Employee Well-Being Report: Industry Spotlight, Retail and Manufacturing
In our latest Employee Well-Being Report, these two industry-specific findings stood out to us:
- Employee happiness in the retail industry jumped 11% from January to December 2020.
- Employee burnout in the manufacturing industry jumped 86% in 2020.
What are the stories behind these data insights? To better understand how employees in retail and manufacturing are feeling, we turned to Glint People Science expert Jeff Jokerst for his perspective.
Why do you think employee happiness in the retail industry rose last year?
One of the first elements to acknowledge is that increases in employee happiness should in no way imply that being in retail during this time has been easy. In fact, in working with several retail organizations, I can say the challenges and difficulties they have experienced during the pandemic have been severe.
With that said, many retail organizations jumped on the opportunity to demonstrate a commitment to their employees that extended beyond traditional expressions. For example, instituting safety practices and checking in on how those safety practices are being followed to communicate concern beyond basic performance.
That’s a good point. Perhaps more than any other industry, retail had to learn how to quickly ramp business up and down in accordance with public health and safety measures.

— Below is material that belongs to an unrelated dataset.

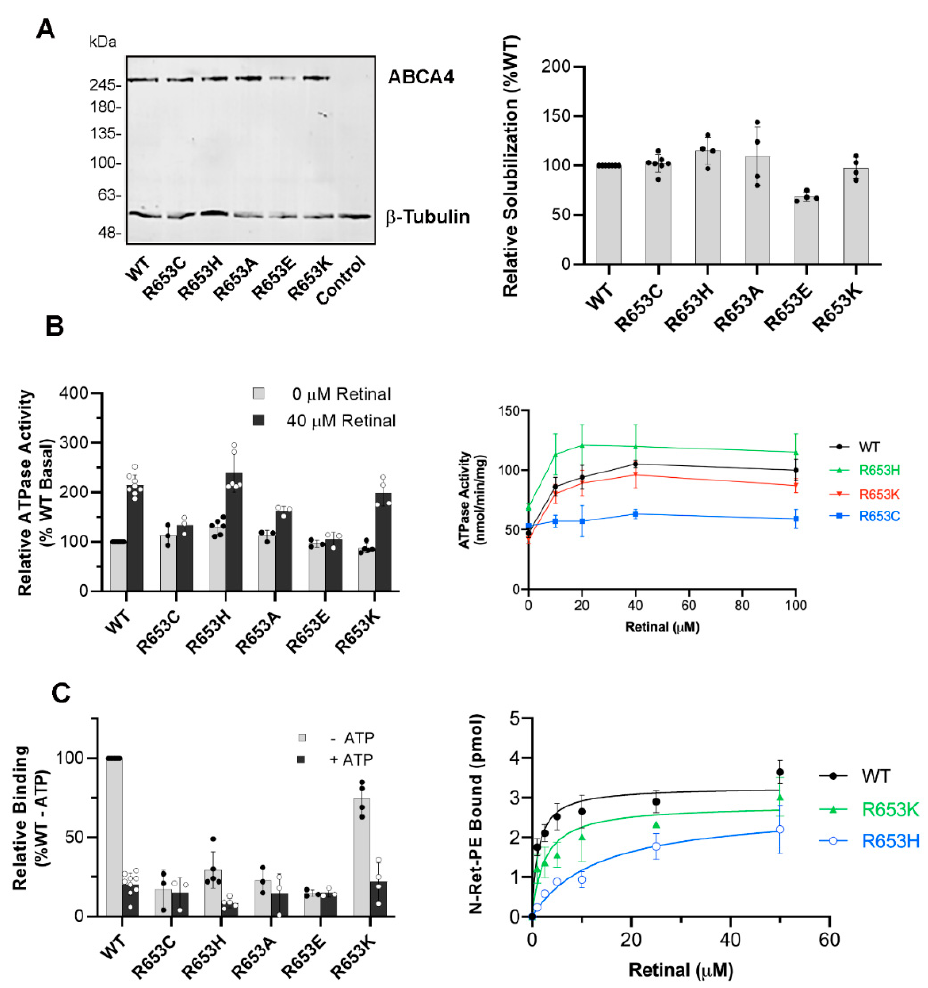
Figure 8. Biochemical analysis of R653 Variants. ( A ) (Left) Representative Western blots showing the CHAPS solubilization level of the p.R653 variants. (Right) Bar plot indicates the average relative expression of p.R653 variants ± SD ( n ≥ 2). ( B ) (Left) Relative ATPase activity of p.R653 variants in the absence (grey) or presence (black) of 40 µM all-trans retinal ( n ≥ 3). p -values with and without retinal: p.R653C ( p = 0.021); p.R653H ( p = 0.0005); p.R653A ( p = 0.0005); p.R653E ( p -value =0.426); p.R653K ( p = 0.0013). (Right) The specific AT ≥ ase activity was measured for p.R653C/H/K variants as a function of all-trans retinal concentration ( n ≥ 2). ( C ) (Left) Relative binding to N -Ret-PE in the absence (grey) or presence (black) of 1 mM ATP. p -values with and without ATP: p.R653C p value = 0.422; p.R653H 0.0087; p.R653A p = 0.289; p.R653E p = 0.833; p.R653K p = 0.0043. (Right) Best fit retinal binding curves for the variants ( n ≥ 2) with the following apparent mean Kd ±SD; WT Kd = 1.2 ± 0.2 µM; p.R653K Kd = 2.5 ± 1 µM and p.R653K Kd = 13.3 ± 2.5 µM.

Yes. Closures forced organizations to be transparent with employees and get creative with solutions for reopening stores. I’ve heard from our retail customers that the pandemic forced them to prioritize technology that would enable consumers to access goods while keeping employees safe. The silver lining there is that, in many cases, there’s now a more seamless experience between the consumer and employee.
So I think the gain in happiness among retail employees is, at least partially, a result of the stark contrast they’ve experienced: a full shutdown early in the pandemic, followed by a fast rebound (at least by leading retailers) to find creative and safe ways to get their employees back to work.
Pivoting to the manufacturing industry, why are we seeing such heavy burnout there?
The October U.S. jobs report revealed that the manufacturing sector was still over 647,000 jobs shy of pre-pandemic levels. It’s true that many other industries also aren’t back up to pre-pandemic employment levels. But here’s what’s alarming about manufacturing: According to the National Association of Manufacturers, the industry had over 500,000 job openings before the pandemic started.
So we’re seeing a workforce that was stretched extremely thin prior to the pandemic, which stretched it even further. The workload for manufacturing employees is simply getting unbearable.
Wow—that sounds tough. Is there anything else contributing to burnout among manufacturing employees?
Well, it’s also likely that employees who maintained their jobs needed to fulfill roles and duties they previously were unfamiliar with, creating additional stress. And because job losses were a quick reaction to the pandemic, it’s likely that organizations were not as thoughtful as they could have been about the support employees needed to learn new roles and responsibilities.
And I have one final thought: In many cases, there isn’t an opportunity for employees in the manufacturing industry to work remotely. That means they have had to adhere to new safety protocols and tracking procedures, which could feel burdensome and also limit the previously natural connection points co-workers had with each other during working hours. This is significant because, as we see in the report, feeling disconnected from colleagues is the most frequently cited burnout precursor, right above workload.